What you should do >>
Can you quote every line of this material word for word, leaving the pictures out?

>> BEGIN Supplied material

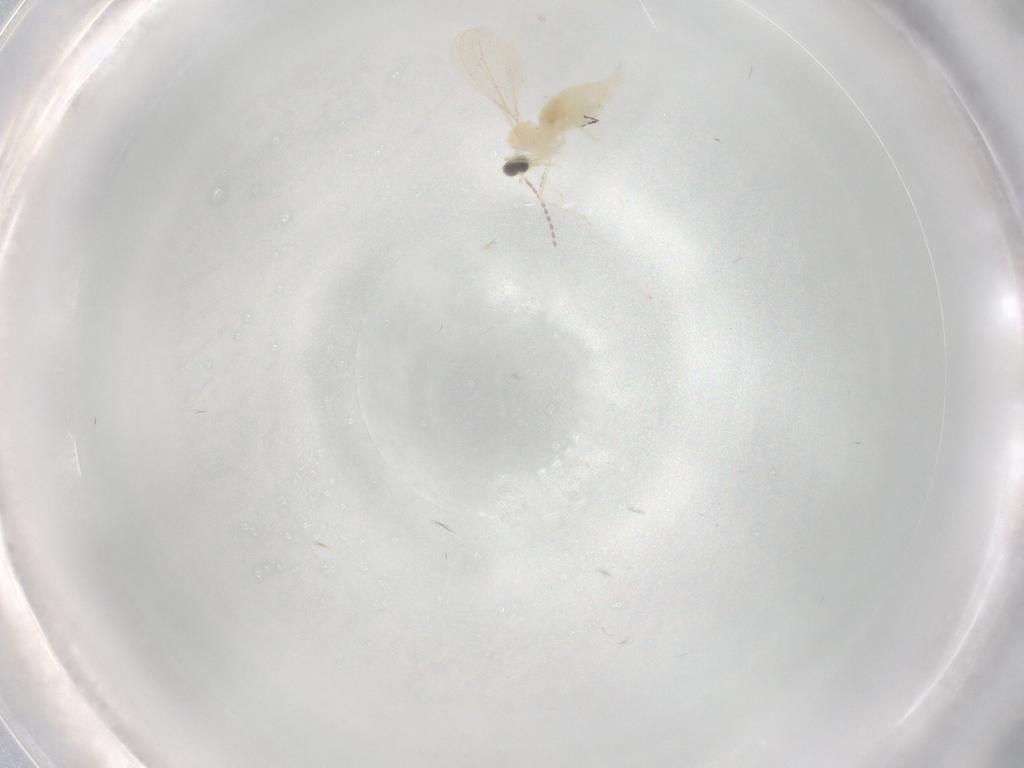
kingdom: Animalia
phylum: Arthropoda
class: Insecta
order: Diptera
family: Cecidomyiidae
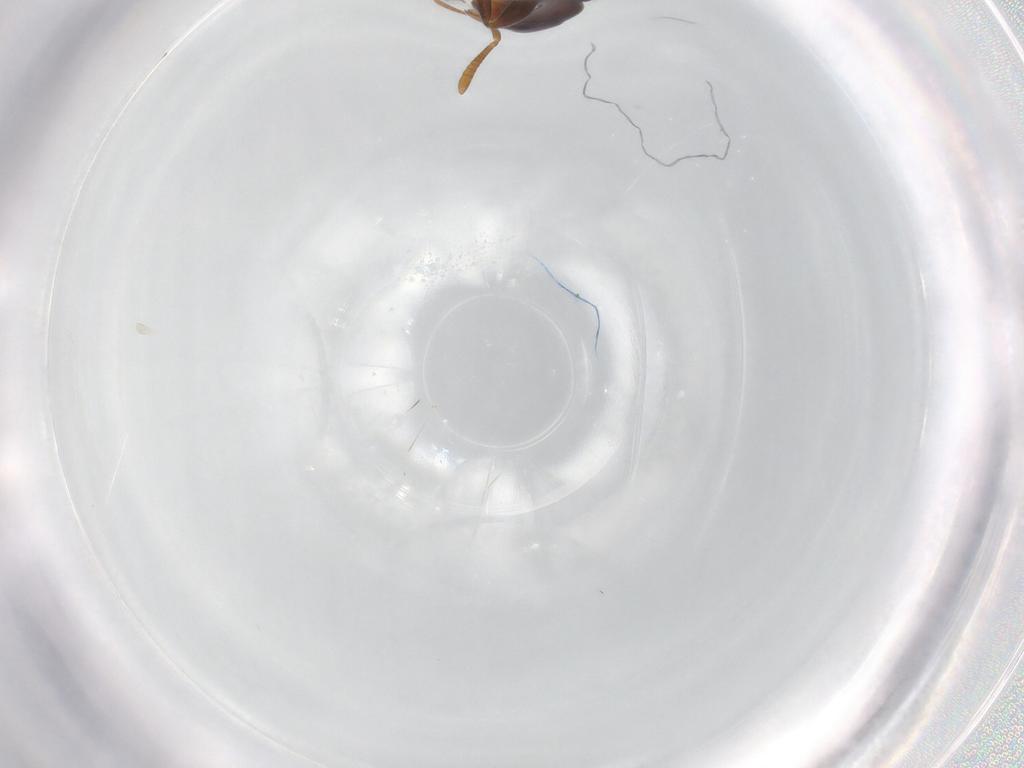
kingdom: Animalia
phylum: Arthropoda
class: Insecta
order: Hymenoptera
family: Formicidae
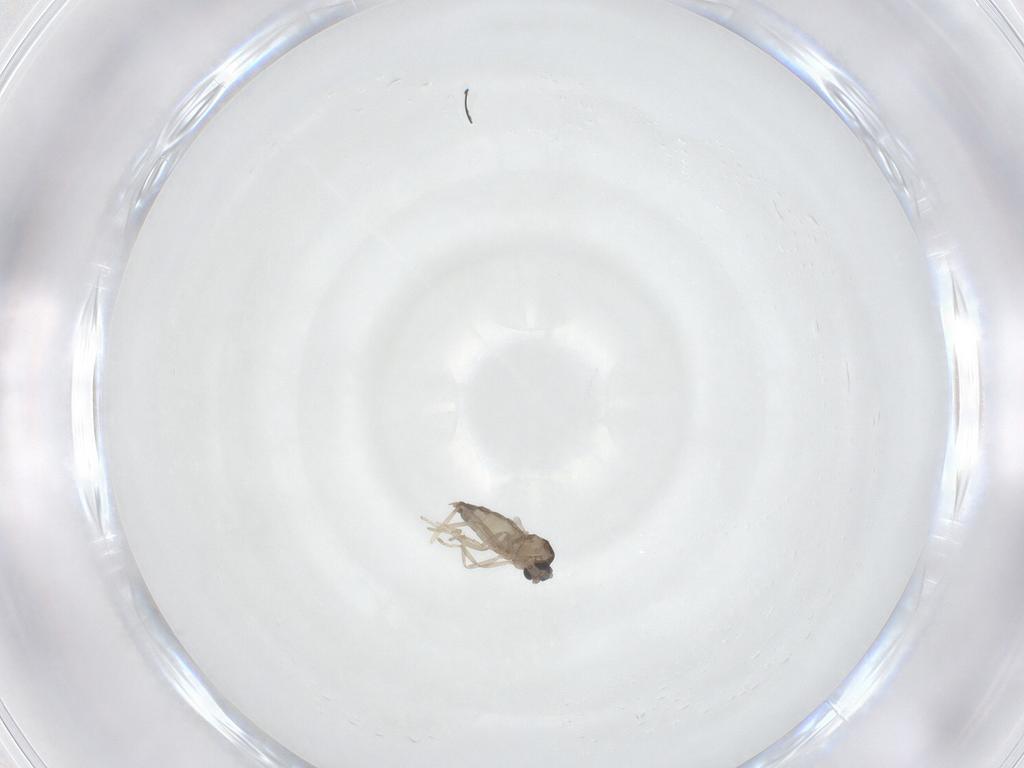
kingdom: Animalia
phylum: Arthropoda
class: Insecta
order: Diptera
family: Cecidomyiidae
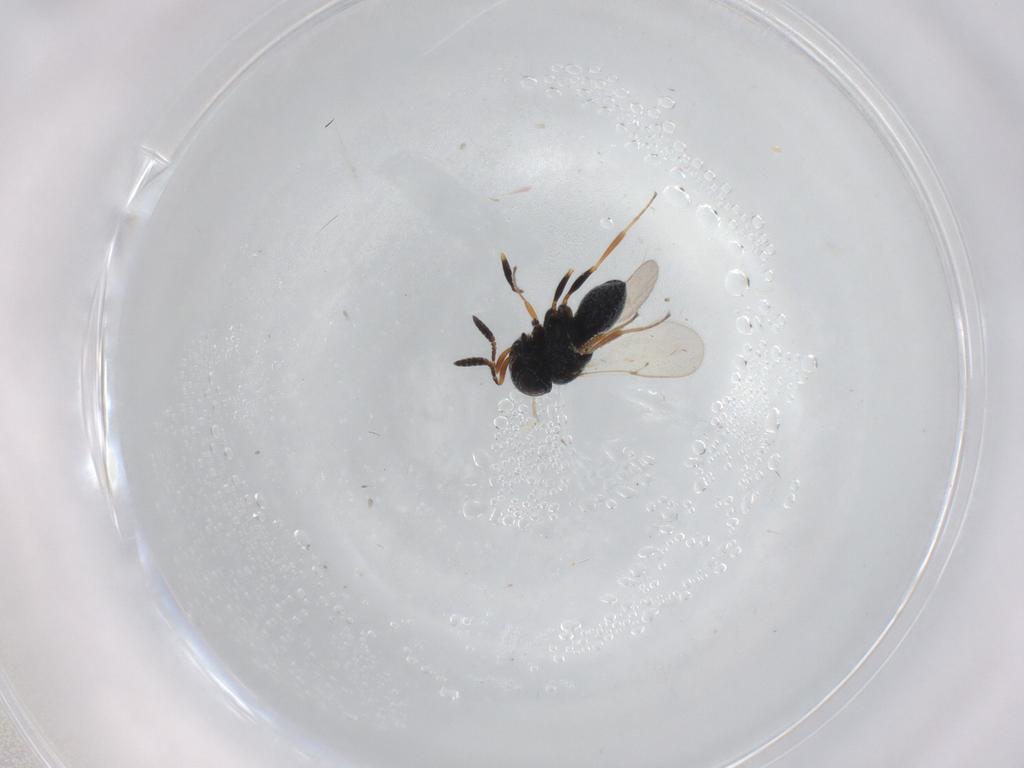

>> END Supplied material

Solution to the problem >>
kingdom: Animalia
phylum: Arthropoda
class: Insecta
order: Diptera
family: Cecidomyiidae
kingdom: Animalia
phylum: Arthropoda
class: Insecta
order: Hymenoptera
family: Formicidae
kingdom: Animalia
phylum: Arthropoda
class: Insecta
order: Diptera
family: Cecidomyiidae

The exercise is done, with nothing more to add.